With the remainder of the case back in District Court, the inspectors moved for summary judgment, urging that because the underlying criminal charges were supported by probable cause they were entitled to qualified immunity from a retaliatory-prosecution suit. The District Court denied the motion, and the Court of Appeals affirmed.

The Courts of Appeals had divided on the issue of requiring evidence of a lack of probable cause in 42 U.S.C. § 1983 and Bivens retaliatory-prosecution suits. Some circuits burdened plaintiffs with the obligation to show its absence, Others, including the District of Columbia Circuit, imposed no such requirement. The U.S. Supreme Court granted certiorari to resolve the circuit split.

== Opinion of the Court ==
Writing for a five-justice majority, Justice David Souter delivered the Court's ruling that the plaintiff in a Bivens action for retaliatory prosecution must allege and prove the lack of probable cause for pressing the underlying criminal charges. Justice Ruth Bader Ginsburg filed a dissent, which was joined by Justice Stephen Breyer.

Two justices did not participate in the case. Justice Samuel Alito was confirmed to the Court on January 31, 2006, 21 days after it heard oral argument. Chief Justice John Roberts was recused from the case because, as a judge on the D.C. Circuit Court of Appeals, he had participated in that court's January 31, 2005 decision to deny the inspectors' motion for rehearing en banc.

===Souter's majority opinion===
Though the Court adopted the position of the inspector defendants that the absence of probable cause should be an essential element of this claim, it disagreed with their reasoning, and instead based the need for that element upon the requirement to prove causation.

The inspector defendants had first argued that the "objective" burden of proving lack of probable cause was needed to filter out frivolous claims. However, the Court noted that in the past 25 years, fewer than two dozen actions for retaliatory prosecution had been before the Courts of Appeals, and there was no sign that they were brought disproportionately in the circuits that did not require the absence of probable cause to be established.

The defendants also urged that the traditional common law tort of malicious prosecution should be instructive, as that cause of action required a plaintiff, following acquittal, to show that the criminal action was begun without probable cause for charging the crime in the first place. However, the Court considered common-law tort elements to be more "a source of inspired examples than of prefabricated components of Bivens torts."

The Court believed that imposing that burden on plaintiffs was instead best justified by the need to establish causation, "from animus to injury, with details specific to retaliatory-prosecution cases." Although causal connection is required in any retaliation action, the Court considered that retaliatory prosecution claims presented an additional difficulty.

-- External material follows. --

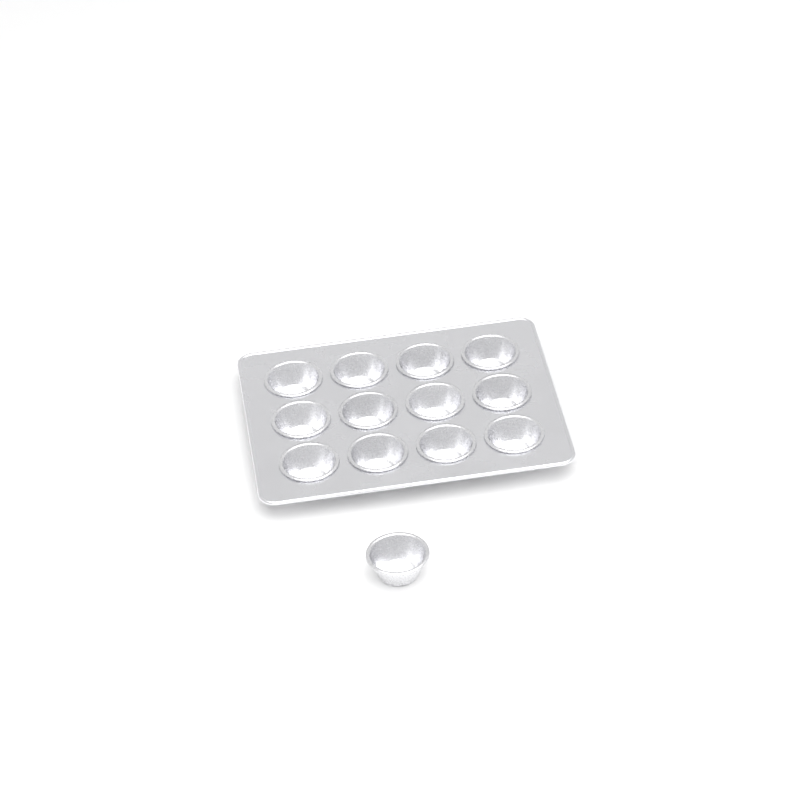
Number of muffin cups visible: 13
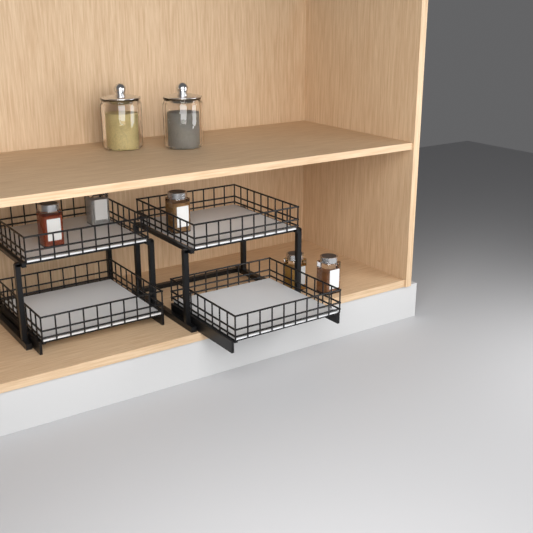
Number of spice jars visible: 5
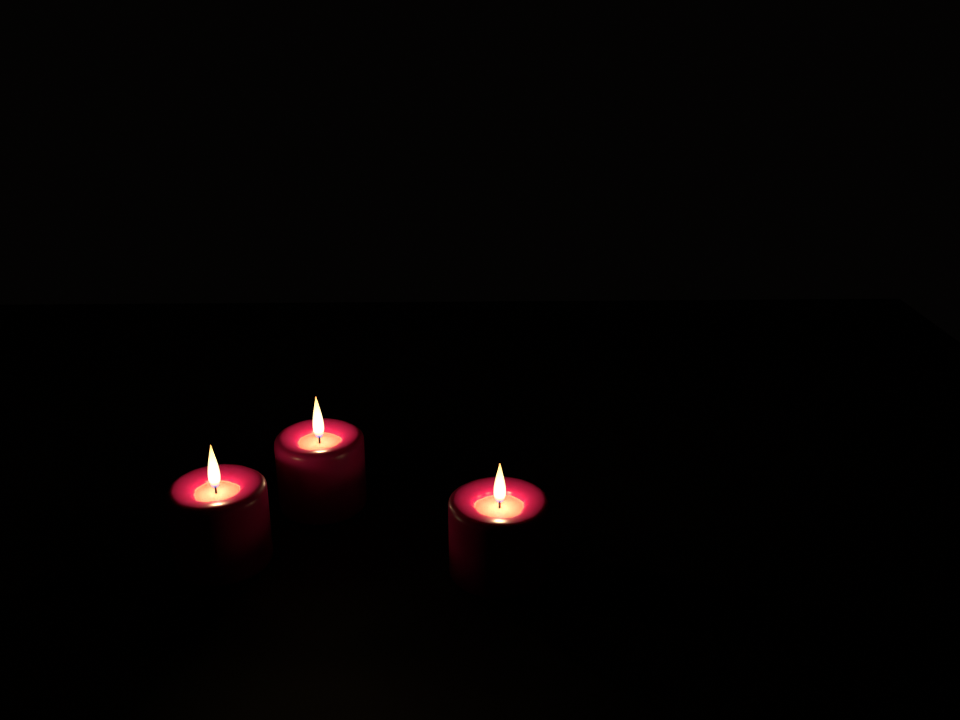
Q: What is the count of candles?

The ordinary claim is one in which the government agent allegedly harboring the animus is also the individual allegedly taking the adverse action, as in the paradigmatic case of a public employee being fired for criticizing the government. Those cases require "but-for" causation, meaning that the adverse action would not have been taken but for the retaliatory motive of the official. Evidence of the animus and the challenged action has been taken as sufficient for a circumstantial demonstration that the one caused the other.

The Court believed retaliatory prosecution claims differed from such ordinary retaliation claims in two key respects. First, when the claimed retaliation is the bringing of criminal charges, there will always be evidence showing whether there was or was not probable cause for the underlying charge. Demonstrating that there was no probable cause will tend to show that retaliation was the but-for cause for instigating the prosecution, while, conversely, establishing the existence of probable cause will suggest that prosecution would have occurred regardless. The Court did not conclude that this alone meant that the plaintiff should be required to plead and prove no probable cause, but it did mean that any case for retaliatory prosecution would likely litigate the issue.

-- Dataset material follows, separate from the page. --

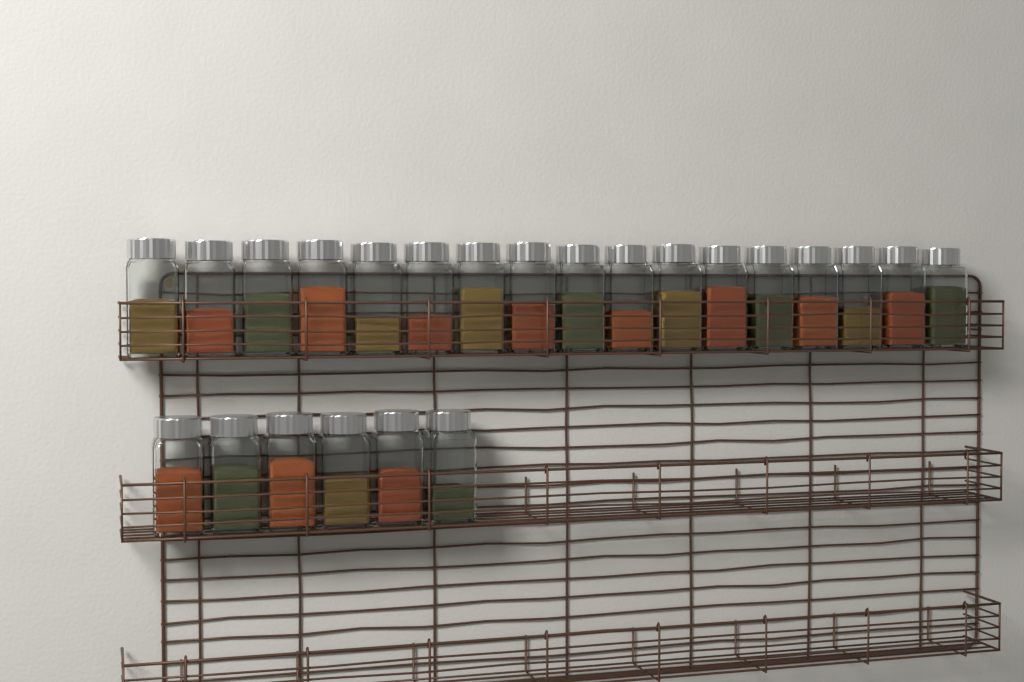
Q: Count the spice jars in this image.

Second, the causal relationship will be much more complex than in ordinary retaliation cases, because prosecutorial immunity bars the plaintiff from suing the official who directly caused the injury of a retaliatory prosecution. The defendant will instead be an official such as the postal inspectors, who may have influenced the prosecutorial decision but did not make it. The Court viewed this less as a cause of action for retaliatory prosecution, but rather for "successful retaliatory inducement to prosecute." The required causal connection is therefore between the retaliatory motive of one person and the action of another.

The problem is then that evidence of an inspector's motive does not necessarily show that the inspector induced a prosecution that would not have been otherwise pressed. There is furthermore a long-standing presumption that a prosecutor has legitimate grounds for the actions he takes, supported by the Court's position that "judicial intrusion into executive discretion of such high order should be minimal." Because some kind of allegation is then needed to bridge the gap between the motive of the nonprosecuting official and the prosecutor's action, to address the presumption of legitimate prosecutorial decisionmaking, "retaliatory motive on the part of an official urging prosecution combined with an absence of probable cause supporting the prosecutor's decision to go forward are reasonable grounds to suspend the presumption of regularity behind the charging decision."

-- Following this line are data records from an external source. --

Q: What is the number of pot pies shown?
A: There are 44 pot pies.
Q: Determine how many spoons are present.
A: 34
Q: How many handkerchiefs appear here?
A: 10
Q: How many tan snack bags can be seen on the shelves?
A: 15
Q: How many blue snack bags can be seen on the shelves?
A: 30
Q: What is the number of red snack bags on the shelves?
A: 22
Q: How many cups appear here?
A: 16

The Court observed that it could have left the causal gap to be filled by "such pleading and proof as the circumstances allow." The disclosure of a prosecutor's own retaliatory motive would be significant, as would evidence that he merely rubber-stamped the work of his investigators. However, the Court believed that those examples "are likely to be rare and consequently poor guides in structuring a cause of action." Furthermore, because the issue is so likely to be raised in such litigation at some point, "a requirement to plead and prove its absence will usually be cost[-]free by any incremental reckoning."

===Ginsburg's dissent===
Justice Ginsburg filed a dissenting opinion, which was joined by Justice Stephen Breyer. She believed that the lower court's ruling had struck a proper balance that was consistent with Court precedent.

Ginsburg began by noting that the Court of Appeals had determined that "the evidence of retaliatory motive [came] close to the proverbial smoking gun." The record also indicated that the postal inspectors engaged in "unusual prodding," strenuously urging a reluctant U.S. Attorney's Office to press charges against Moore. Following circuit precedent, the Court of Appeals held that "once a plaintiff shows [conduct sheltered by the First Amendment] to have been a motivating factor in the decision to press charges," the burden shifts to the defending officials to show that the case would have been pursued anyway.

Because the case was at this stage directed only against the instigating postal inspectors, Ginsburg did not believe that the plaintiff—"the alleged victim"—should bear the burden of pleading and proving the lack of probable cause for the prosecution. She would have instead applied the same burden that the Court of Appeals did, requiring the postal inspectors to show that the U.S. Attorney's Office would have pursued the case even absent "retaliatory motive and importuning."

Ginsburg believed that the majority's burden of proof allocation would only check "entirely baseless" prosecutions. "So long as the retaliators present evidence barely sufficient to establish probable cause and persuade a prosecutor to act on their thin information, they could accomplish their mission cost[-]free. Their victim, on the other hand, would incur not only the costs entailed in mounting a defense, he likely would sustain a reputational loss as well, and neither loss would be compensable under federal law." Ginsburg would have preferred the D.C. Circuit's "more speech-protective formulation," in which recovery remains possible "in those rare cases where strong motive evidence combines with weak probable cause to support a finding that the [investigation and ensuing] prosecution would not have occurred but for the [defending] officials' retaliatory animus."